• Extracted records:
- - - - - - -

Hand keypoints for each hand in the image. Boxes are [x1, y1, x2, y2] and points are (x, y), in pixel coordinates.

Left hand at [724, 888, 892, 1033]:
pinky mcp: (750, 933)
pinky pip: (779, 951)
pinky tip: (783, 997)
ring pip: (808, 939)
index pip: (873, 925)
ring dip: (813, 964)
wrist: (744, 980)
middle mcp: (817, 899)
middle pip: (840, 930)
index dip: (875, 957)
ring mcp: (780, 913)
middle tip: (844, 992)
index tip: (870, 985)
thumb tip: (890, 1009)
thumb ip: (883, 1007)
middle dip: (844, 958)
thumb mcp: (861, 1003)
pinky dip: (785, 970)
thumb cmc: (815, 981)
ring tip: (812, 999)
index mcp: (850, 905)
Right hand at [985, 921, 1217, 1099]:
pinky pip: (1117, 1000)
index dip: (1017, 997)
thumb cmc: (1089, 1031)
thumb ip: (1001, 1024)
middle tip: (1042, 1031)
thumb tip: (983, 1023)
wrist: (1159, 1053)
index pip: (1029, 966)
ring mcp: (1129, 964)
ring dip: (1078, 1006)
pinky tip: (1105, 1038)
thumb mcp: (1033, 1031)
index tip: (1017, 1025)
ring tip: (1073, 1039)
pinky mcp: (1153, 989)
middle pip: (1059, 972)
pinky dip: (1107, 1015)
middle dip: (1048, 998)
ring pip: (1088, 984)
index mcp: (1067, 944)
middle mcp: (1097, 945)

- - - - - - -

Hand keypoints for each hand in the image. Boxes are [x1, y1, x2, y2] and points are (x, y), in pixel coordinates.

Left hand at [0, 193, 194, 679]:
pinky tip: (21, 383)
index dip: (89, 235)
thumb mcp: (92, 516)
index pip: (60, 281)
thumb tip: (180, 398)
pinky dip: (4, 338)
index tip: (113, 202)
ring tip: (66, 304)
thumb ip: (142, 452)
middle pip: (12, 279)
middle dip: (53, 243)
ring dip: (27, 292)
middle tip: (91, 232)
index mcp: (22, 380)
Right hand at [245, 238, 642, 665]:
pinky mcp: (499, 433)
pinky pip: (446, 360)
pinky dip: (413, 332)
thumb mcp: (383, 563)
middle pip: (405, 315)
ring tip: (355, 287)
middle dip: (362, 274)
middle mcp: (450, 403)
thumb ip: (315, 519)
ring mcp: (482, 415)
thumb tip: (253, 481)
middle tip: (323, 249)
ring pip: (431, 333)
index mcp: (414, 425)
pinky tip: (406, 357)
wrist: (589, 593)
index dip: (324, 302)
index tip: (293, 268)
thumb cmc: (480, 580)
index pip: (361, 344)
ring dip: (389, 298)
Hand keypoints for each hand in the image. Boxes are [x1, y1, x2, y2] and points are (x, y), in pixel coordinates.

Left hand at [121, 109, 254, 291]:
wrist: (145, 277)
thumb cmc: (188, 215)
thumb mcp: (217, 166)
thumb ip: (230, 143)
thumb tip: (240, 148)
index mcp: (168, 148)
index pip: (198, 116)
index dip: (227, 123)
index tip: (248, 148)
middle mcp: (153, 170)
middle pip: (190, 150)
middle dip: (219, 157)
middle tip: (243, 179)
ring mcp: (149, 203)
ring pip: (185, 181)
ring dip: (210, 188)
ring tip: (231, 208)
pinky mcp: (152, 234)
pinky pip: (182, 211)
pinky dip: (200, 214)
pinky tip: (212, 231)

- - - - - - -

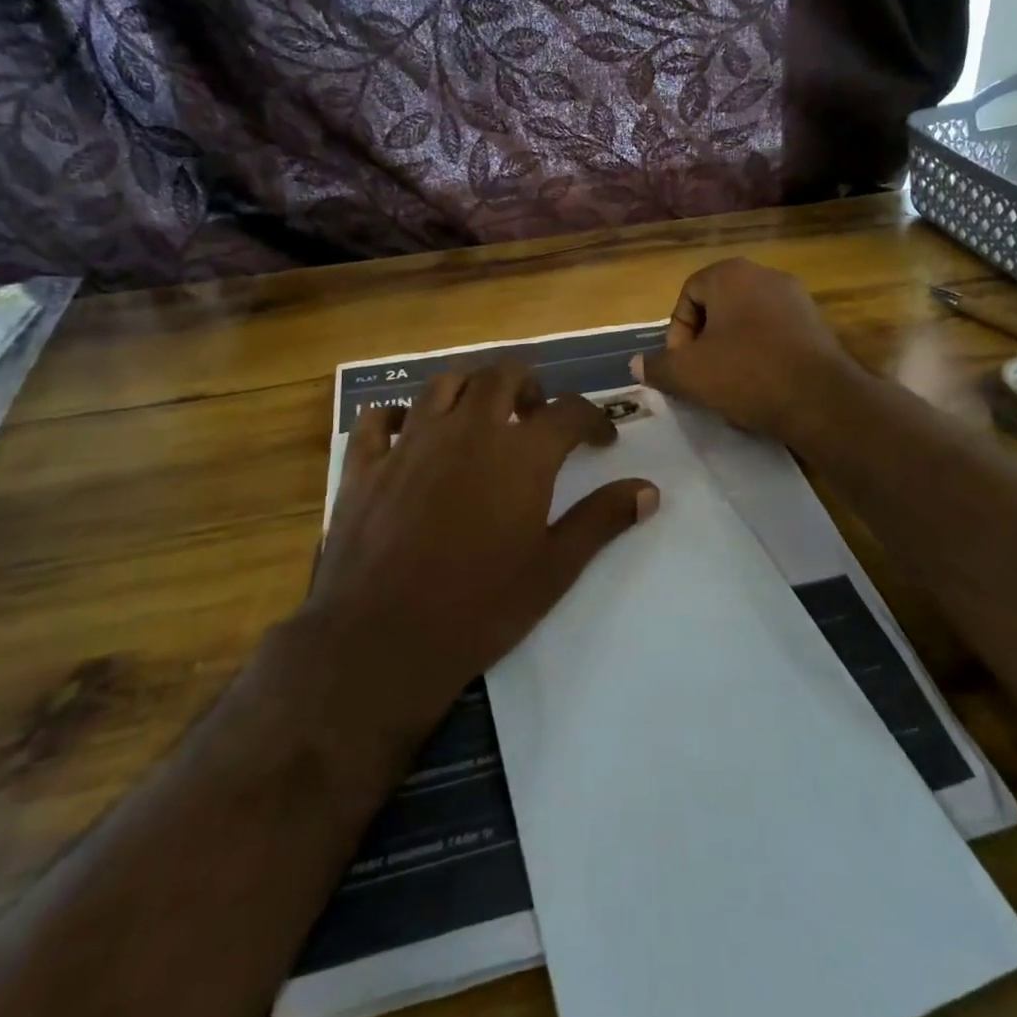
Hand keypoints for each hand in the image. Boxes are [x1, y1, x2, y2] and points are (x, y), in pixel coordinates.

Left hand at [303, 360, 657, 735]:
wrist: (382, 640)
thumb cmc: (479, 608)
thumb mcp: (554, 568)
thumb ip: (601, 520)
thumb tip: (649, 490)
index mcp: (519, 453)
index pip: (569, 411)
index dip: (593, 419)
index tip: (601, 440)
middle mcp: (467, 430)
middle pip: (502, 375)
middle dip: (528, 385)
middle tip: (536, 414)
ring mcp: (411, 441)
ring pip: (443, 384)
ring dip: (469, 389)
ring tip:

- - - - - - -

Look through the material above and print exactly the lines from the one containing "thumb ip: (315, 519)" to the one containing "pinky tip: (212, 231)", both included, and nothing more.

• Solution to this problem:
thumb ip: (315, 519)
ring mcp: (482, 415)
thumb tip: (253, 481)
middle tip: (323, 249)
ring pip: (431, 333)
index mcp: (414, 425)
pinky tip: (406, 357)
wrist: (589, 593)
index dip: (324, 302)
index tip: (293, 268)
thumb cmc: (480, 580)
index pip: (361, 344)
ring dip: (389, 298)
Hand keypoints for each hand in the image. Boxes are [x1, y1, x2, y2] and points are (x, y), in pixel coordinates.

Left hand at [121, 109, 254, 291]:
wrist: (145, 277)
thumb cmc: (188, 215)
thumb mcp: (217, 166)
thumb ip: (230, 143)
thumb tip: (240, 148)
index mcp: (168, 148)
index pip: (198, 116)
index dip: (227, 123)
index tip: (248, 148)
middle mcp: (153, 170)
middle pip: (190, 150)
middle dip: (219, 157)
middle tip: (243, 179)
ring mcp: (149, 203)
ring pip: (185, 181)
ring dip: (210, 188)
ring tip: (231, 208)
pinky mcp: (152, 234)
pinky pip: (182, 211)
pinky dip: (200, 214)
pinky tip: (212, 231)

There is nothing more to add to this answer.